As a boy, Jones was a Missoulian news carrier and later was sports writer and business manager for the high school newspaper, the Konah.

In 1931, he was hired as night police reporter for the Missoulian and on Sept. 26, 1931, he married Elizabeth Withrow of Essex.

Named city editor of the Missoulian in 1935, he was eventually promoted to managing editor. He became managing editor of the Sentinel, an afternoon paper, in 1960, after Lee Enterprises of Davenport, Iowa, bought the Missoulian. He managed that paper until it was discontinued in 1967.

Writing always remained Jones’ first love in his profession. He began a general-interest column named “Keeping Up With Jones.”
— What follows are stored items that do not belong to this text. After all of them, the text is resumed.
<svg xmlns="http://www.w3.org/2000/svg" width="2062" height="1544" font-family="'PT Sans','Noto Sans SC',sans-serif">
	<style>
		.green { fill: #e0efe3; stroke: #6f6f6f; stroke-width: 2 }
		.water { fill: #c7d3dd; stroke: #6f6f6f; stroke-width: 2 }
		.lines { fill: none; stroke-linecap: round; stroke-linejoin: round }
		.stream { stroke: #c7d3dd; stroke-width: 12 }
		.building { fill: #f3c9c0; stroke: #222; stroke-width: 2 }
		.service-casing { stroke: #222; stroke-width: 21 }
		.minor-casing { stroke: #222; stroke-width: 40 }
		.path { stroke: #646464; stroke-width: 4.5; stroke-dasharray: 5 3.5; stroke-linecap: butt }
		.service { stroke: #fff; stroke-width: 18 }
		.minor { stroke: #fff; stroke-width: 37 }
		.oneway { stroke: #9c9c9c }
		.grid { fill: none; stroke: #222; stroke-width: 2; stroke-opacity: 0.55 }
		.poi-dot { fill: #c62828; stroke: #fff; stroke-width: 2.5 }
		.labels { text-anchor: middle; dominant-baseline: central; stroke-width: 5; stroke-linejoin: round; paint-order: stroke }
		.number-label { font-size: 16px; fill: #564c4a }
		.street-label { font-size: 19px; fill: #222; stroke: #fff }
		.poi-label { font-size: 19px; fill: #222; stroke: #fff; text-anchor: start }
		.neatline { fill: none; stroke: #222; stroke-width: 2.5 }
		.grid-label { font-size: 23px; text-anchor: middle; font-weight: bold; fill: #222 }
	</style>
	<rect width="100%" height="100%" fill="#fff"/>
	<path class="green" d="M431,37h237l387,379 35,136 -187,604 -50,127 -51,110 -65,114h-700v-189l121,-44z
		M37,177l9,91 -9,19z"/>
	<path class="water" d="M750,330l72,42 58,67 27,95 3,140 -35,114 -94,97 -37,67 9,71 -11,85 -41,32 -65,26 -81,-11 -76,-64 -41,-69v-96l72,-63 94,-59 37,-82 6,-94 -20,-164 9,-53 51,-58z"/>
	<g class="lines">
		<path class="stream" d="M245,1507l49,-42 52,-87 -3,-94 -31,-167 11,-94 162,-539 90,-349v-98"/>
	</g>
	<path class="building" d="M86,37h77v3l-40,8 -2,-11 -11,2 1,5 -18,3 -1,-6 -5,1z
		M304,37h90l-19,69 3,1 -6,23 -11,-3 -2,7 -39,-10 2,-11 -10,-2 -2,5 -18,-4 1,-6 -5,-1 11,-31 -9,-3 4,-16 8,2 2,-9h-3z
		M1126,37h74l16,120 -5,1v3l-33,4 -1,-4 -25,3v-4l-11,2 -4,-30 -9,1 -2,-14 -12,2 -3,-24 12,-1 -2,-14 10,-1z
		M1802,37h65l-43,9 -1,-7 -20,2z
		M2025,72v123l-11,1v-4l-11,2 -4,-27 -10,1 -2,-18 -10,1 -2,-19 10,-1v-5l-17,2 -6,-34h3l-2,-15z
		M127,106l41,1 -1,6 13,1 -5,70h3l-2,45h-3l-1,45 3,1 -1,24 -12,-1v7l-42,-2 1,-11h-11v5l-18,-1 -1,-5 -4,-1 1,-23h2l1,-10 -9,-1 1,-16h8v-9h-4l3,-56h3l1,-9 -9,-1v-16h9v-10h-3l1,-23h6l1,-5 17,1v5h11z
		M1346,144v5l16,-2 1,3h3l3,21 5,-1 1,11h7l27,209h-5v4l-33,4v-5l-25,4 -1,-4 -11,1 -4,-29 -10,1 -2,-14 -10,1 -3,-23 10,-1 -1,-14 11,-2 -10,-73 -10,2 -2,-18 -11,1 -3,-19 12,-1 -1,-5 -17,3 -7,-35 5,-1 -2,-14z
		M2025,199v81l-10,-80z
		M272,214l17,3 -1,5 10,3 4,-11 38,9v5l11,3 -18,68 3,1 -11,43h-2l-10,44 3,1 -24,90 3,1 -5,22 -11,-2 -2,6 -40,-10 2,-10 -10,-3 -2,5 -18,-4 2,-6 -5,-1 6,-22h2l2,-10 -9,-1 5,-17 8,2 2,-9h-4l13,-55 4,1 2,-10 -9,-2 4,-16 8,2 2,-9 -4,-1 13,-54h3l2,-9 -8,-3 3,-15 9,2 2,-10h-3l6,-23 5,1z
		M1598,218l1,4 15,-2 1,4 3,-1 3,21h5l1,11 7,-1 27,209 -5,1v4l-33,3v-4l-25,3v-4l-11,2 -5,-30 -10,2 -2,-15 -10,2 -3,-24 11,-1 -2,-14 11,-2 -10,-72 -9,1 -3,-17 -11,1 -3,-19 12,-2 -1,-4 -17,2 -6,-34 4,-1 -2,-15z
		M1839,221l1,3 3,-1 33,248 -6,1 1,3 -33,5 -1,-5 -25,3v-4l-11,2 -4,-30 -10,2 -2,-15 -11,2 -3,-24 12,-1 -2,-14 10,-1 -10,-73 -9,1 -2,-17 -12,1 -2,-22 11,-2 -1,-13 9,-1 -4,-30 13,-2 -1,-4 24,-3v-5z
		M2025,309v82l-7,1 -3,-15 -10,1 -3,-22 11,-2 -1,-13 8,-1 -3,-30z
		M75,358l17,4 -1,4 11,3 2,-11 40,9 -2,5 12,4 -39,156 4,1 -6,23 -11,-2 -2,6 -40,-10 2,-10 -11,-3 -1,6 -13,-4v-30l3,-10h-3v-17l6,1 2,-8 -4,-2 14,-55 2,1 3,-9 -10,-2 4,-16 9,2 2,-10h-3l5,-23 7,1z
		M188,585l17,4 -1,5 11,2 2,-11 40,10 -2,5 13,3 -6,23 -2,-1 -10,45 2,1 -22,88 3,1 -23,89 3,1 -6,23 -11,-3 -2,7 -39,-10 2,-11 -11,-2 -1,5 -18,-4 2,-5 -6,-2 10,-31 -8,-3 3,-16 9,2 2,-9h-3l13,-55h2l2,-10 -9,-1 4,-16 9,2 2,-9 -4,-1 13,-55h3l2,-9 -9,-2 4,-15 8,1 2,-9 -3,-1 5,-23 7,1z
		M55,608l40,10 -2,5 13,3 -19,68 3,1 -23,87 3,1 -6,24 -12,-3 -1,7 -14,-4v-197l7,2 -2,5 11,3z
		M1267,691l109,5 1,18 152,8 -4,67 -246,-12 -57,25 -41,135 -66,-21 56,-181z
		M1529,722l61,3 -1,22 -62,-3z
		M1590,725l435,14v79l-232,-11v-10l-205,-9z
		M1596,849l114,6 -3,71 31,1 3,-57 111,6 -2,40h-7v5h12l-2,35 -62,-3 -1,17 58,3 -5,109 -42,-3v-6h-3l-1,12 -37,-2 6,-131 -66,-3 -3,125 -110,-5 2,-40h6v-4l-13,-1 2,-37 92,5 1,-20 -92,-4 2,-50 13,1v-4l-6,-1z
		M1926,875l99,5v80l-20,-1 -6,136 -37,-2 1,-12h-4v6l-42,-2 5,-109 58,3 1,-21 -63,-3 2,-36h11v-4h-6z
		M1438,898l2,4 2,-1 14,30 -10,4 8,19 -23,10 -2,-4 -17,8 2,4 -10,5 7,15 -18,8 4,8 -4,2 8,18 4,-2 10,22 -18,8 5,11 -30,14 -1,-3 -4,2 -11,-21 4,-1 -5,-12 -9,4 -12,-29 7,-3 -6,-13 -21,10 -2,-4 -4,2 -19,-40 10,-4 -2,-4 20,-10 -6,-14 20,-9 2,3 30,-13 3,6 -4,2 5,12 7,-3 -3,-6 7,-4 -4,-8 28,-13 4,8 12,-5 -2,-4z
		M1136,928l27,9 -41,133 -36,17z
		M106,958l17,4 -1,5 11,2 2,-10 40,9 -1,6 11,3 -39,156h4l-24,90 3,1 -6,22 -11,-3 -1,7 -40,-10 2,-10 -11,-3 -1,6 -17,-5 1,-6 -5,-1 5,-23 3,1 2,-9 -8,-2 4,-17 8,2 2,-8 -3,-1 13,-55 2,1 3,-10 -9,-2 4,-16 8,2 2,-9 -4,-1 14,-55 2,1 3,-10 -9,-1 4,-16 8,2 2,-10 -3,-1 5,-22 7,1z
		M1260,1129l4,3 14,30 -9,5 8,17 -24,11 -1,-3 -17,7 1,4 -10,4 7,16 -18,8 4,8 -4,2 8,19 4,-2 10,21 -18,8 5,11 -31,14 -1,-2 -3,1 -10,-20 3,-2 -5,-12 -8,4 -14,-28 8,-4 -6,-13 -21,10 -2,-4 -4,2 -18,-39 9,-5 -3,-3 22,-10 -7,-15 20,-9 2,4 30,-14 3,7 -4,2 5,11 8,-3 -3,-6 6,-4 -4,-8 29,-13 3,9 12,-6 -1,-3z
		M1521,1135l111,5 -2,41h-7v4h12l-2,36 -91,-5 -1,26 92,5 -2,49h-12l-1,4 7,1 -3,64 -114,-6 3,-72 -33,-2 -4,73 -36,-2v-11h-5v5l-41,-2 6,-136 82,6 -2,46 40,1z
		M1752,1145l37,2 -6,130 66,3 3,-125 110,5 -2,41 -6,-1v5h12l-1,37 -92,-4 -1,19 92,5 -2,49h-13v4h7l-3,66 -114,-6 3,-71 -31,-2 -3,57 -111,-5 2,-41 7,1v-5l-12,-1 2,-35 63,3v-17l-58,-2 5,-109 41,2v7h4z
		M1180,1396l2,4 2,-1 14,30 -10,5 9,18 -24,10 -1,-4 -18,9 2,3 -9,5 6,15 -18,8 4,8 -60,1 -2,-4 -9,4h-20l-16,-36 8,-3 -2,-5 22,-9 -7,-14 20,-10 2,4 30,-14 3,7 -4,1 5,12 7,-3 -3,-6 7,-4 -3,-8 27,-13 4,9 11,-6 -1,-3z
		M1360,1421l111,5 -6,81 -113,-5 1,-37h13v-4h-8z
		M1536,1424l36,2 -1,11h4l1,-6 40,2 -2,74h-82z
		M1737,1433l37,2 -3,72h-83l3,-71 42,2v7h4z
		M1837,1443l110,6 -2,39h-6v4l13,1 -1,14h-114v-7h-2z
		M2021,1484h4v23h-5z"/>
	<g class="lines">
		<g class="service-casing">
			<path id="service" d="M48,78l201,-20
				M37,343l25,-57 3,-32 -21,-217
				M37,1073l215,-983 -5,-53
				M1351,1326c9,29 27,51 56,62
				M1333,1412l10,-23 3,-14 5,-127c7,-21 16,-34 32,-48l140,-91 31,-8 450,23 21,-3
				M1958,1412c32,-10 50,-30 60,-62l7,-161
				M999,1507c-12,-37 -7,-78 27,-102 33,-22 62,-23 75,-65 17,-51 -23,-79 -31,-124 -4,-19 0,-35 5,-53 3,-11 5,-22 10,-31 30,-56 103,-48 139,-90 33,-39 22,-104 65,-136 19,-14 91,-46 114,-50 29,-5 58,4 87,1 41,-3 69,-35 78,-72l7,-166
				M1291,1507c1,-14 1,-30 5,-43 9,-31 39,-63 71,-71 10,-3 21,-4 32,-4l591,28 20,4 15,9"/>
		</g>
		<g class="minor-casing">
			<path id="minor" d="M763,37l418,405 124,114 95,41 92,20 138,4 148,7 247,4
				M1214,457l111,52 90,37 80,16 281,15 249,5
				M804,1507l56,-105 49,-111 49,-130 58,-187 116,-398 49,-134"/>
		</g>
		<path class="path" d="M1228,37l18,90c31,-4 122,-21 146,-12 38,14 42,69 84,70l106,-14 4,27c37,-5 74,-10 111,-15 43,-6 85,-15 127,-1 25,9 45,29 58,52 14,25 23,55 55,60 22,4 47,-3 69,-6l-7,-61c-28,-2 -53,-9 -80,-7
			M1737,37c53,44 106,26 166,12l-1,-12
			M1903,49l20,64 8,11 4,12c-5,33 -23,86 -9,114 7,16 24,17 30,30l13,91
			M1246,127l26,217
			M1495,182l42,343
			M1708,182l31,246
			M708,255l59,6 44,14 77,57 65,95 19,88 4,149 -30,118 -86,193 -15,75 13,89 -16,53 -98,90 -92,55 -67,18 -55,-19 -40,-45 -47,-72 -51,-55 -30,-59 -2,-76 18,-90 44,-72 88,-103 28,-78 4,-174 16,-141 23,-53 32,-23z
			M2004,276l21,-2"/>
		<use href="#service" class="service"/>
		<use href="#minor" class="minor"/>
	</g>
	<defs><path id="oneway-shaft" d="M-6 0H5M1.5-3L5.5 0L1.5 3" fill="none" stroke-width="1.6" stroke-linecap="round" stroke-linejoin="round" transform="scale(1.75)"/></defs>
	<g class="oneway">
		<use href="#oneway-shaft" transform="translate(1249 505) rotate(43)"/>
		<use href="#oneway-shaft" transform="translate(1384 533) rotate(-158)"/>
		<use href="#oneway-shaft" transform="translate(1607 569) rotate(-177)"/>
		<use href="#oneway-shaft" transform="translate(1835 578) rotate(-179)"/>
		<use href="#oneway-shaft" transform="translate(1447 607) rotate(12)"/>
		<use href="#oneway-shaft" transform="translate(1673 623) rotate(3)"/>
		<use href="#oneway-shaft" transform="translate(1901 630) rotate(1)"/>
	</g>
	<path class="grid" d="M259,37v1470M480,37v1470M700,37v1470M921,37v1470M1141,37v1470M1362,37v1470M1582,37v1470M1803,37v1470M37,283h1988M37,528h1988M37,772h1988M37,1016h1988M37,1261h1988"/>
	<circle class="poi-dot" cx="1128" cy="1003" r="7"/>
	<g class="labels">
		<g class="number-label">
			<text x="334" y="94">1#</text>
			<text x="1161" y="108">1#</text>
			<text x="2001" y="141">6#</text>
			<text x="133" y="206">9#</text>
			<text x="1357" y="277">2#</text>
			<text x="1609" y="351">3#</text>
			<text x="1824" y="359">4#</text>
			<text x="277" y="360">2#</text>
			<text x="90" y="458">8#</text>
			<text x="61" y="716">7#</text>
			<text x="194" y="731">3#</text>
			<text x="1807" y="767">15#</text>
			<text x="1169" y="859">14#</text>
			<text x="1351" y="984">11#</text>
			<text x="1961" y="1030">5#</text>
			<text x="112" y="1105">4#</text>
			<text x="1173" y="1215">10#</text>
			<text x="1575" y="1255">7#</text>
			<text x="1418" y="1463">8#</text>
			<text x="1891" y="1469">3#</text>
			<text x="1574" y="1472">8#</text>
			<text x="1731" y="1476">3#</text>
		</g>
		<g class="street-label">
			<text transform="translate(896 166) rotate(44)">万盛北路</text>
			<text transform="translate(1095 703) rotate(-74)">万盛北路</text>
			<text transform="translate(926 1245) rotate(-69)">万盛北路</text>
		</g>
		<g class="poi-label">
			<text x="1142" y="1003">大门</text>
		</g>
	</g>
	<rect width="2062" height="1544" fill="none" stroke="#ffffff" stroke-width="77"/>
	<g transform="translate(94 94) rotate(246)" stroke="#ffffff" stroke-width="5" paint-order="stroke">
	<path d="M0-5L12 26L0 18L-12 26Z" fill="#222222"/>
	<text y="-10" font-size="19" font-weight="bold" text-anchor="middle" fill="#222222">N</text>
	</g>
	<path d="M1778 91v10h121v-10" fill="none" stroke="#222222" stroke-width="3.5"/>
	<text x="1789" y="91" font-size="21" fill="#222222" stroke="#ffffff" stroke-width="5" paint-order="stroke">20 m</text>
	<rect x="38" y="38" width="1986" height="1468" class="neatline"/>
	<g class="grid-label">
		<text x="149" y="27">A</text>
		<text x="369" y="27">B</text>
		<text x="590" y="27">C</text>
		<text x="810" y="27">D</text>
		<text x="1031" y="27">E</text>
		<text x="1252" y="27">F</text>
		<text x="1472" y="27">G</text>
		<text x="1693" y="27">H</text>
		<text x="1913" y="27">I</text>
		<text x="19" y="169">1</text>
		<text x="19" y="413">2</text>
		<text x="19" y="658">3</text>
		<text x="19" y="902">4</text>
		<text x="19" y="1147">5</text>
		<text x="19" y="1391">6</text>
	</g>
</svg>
Jones retired in 1972 but continued to write the column on an irregular basis for another year. Following retirement, he and his wife divided their time between Kailua-Kona in Hawaii and their summer home on Finley Point. In a 1979 interview, when asked about his view of life as he approached his 70th year, Jones chuckled and said:

“Any prognostication for longevity would be pretty far-fetched. But while I’m here I’m going to enjoy the son of a bitch. You have to ride with the punches. You get an awful lot of edges knocked off if you don’t. I have no regrets.”